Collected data
++++++++
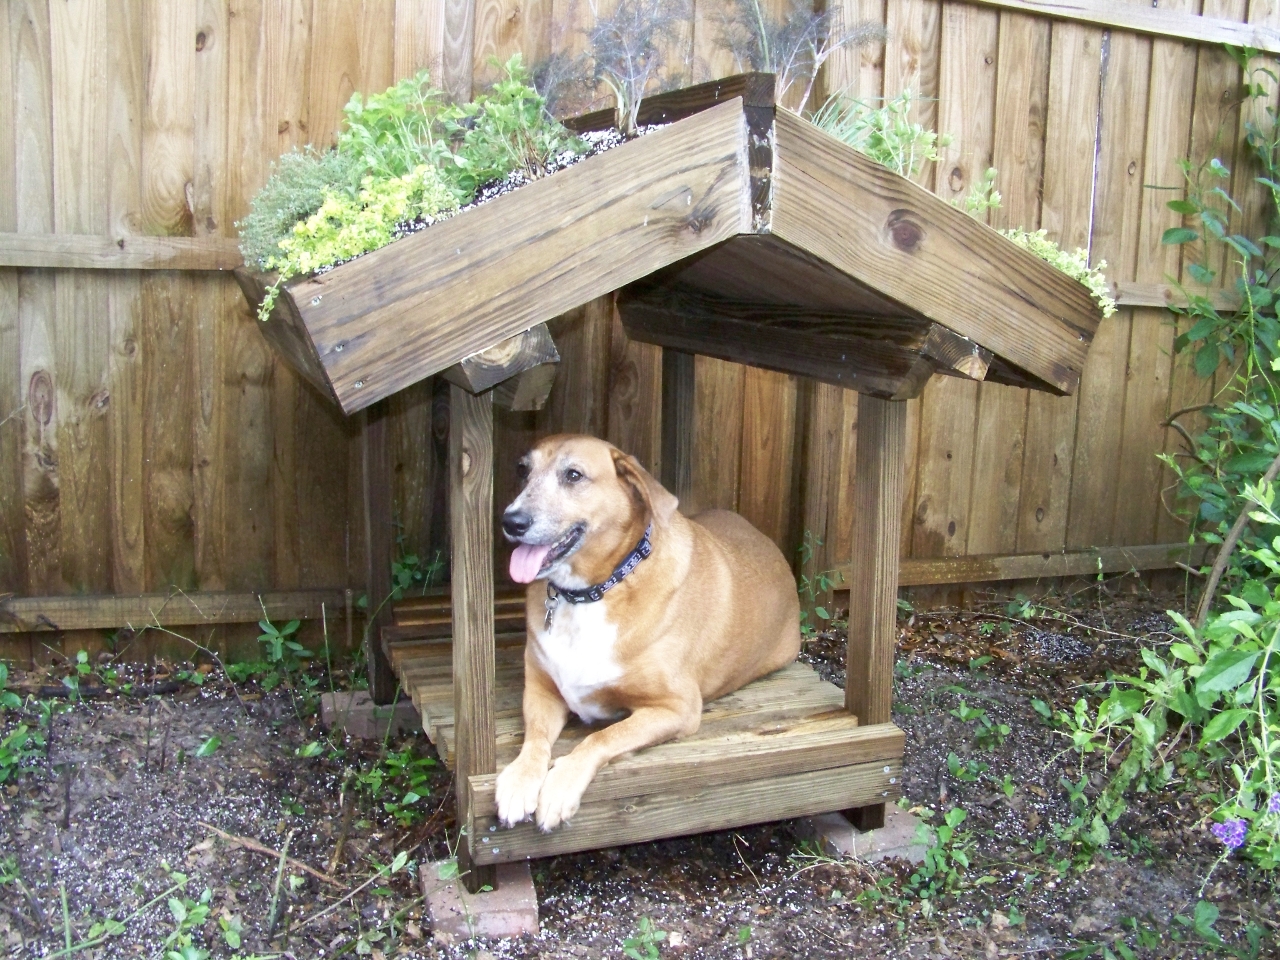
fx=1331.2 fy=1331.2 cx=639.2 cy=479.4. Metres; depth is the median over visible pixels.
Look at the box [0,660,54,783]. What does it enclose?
weed
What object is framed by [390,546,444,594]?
weed
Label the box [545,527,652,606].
dog collar
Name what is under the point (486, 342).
wooden shelter
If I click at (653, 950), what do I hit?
weed
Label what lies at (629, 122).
plant
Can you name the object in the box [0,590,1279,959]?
soil ground
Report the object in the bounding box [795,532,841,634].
weed
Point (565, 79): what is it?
plant
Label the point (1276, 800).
purple flower
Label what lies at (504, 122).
leafy plant
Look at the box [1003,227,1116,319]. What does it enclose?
trailing plant
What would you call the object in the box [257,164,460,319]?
yellow plant
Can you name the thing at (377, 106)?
leafy plant
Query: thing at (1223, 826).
purple flower
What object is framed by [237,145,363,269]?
green shrub
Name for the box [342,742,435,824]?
weed
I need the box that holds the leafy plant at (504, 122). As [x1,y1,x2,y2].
[447,57,582,187]
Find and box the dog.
[498,434,807,839]
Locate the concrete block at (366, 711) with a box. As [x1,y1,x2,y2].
[319,689,418,738]
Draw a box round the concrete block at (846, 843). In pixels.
[802,804,929,863]
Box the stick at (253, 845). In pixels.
[192,821,343,885]
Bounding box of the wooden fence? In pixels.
[2,0,1278,662]
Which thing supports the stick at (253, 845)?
on the soil ground at (825, 872)
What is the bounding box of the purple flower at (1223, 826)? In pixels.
[1211,816,1248,849]
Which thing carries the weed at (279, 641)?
on the soil ground at (825, 872)
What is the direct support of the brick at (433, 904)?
on the soil ground at (825, 872)
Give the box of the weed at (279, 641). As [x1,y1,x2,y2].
[253,617,315,691]
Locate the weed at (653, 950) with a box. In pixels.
[621,916,665,959]
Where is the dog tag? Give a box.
[542,592,558,632]
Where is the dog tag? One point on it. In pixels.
(549, 622)
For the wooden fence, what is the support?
on the soil ground at (825, 872)
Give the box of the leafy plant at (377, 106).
[337,70,468,185]
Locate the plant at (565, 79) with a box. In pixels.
[527,50,598,114]
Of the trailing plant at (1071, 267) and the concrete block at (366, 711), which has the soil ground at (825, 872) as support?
the concrete block at (366, 711)
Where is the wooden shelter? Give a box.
[239,73,1113,898]
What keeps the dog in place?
on the wooden shelter
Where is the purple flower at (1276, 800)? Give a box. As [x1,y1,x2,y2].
[1265,791,1279,816]
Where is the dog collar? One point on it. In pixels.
(621, 571)
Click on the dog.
(671, 587)
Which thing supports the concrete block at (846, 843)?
on the soil ground at (825, 872)
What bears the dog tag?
hanging from the dog collar
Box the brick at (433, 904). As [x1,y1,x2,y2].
[420,859,537,942]
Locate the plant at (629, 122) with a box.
[586,0,689,132]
++++++++
→ **TASK PROMPT**
The entries are to be restated word for word, with pictures omitted.

→ **EXERCISE SOLUTION**
fx=1331.2 fy=1331.2 cx=639.2 cy=479.4. Metres; depth is the median over visible pixels.
Look at the box [0,660,54,783]. What does it enclose?
weed
What object is framed by [390,546,444,594]?
weed
Label the box [545,527,652,606].
dog collar
Name what is under the point (486, 342).
wooden shelter
If I click at (653, 950), what do I hit?
weed
Label what lies at (629, 122).
plant
Can you name the object in the box [0,590,1279,959]?
soil ground
Report the object in the bounding box [795,532,841,634].
weed
Point (565, 79): what is it?
plant
Label the point (1276, 800).
purple flower
Label what lies at (504, 122).
leafy plant
Look at the box [1003,227,1116,319]. What does it enclose?
trailing plant
What would you call the object in the box [257,164,460,319]?
yellow plant
Can you name the thing at (377, 106)?
leafy plant
Query: thing at (1223, 826).
purple flower
What object is framed by [237,145,363,269]?
green shrub
Name for the box [342,742,435,824]?
weed
I need the box that holds the leafy plant at (504, 122). As [x1,y1,x2,y2].
[447,57,582,187]
Find and box the dog.
[498,434,807,839]
Locate the concrete block at (366, 711) with a box. As [x1,y1,x2,y2].
[319,689,418,738]
Draw a box round the concrete block at (846, 843). In pixels.
[802,804,929,863]
Box the stick at (253, 845). In pixels.
[192,821,343,885]
Bounding box of the wooden fence? In pixels.
[2,0,1278,662]
Which thing supports the stick at (253, 845)?
on the soil ground at (825, 872)
What is the bounding box of the purple flower at (1223, 826)? In pixels.
[1211,816,1248,849]
Which thing carries the weed at (279, 641)?
on the soil ground at (825, 872)
What is the direct support of the brick at (433, 904)?
on the soil ground at (825, 872)
Give the box of the weed at (279, 641). As [x1,y1,x2,y2].
[253,617,315,691]
Locate the weed at (653, 950) with a box. In pixels.
[621,916,665,959]
Where is the dog tag? Give a box.
[542,592,558,632]
Where is the dog tag? One point on it. In pixels.
(549, 622)
For the wooden fence, what is the support?
on the soil ground at (825, 872)
Give the box of the leafy plant at (377, 106).
[337,70,468,185]
Locate the plant at (565, 79) with a box. In pixels.
[527,50,598,114]
Of the trailing plant at (1071, 267) and the concrete block at (366, 711), which has the soil ground at (825, 872) as support?
the concrete block at (366, 711)
Where is the wooden shelter? Give a box.
[239,73,1113,898]
What keeps the dog in place?
on the wooden shelter
Where is the purple flower at (1276, 800)? Give a box. As [x1,y1,x2,y2].
[1265,791,1279,816]
Where is the dog collar? One point on it. In pixels.
(621, 571)
Click on the dog.
(671, 587)
Which thing supports the concrete block at (846, 843)?
on the soil ground at (825, 872)
What bears the dog tag?
hanging from the dog collar
Box the brick at (433, 904). As [x1,y1,x2,y2].
[420,859,537,942]
Locate the plant at (629, 122) with a box.
[586,0,689,132]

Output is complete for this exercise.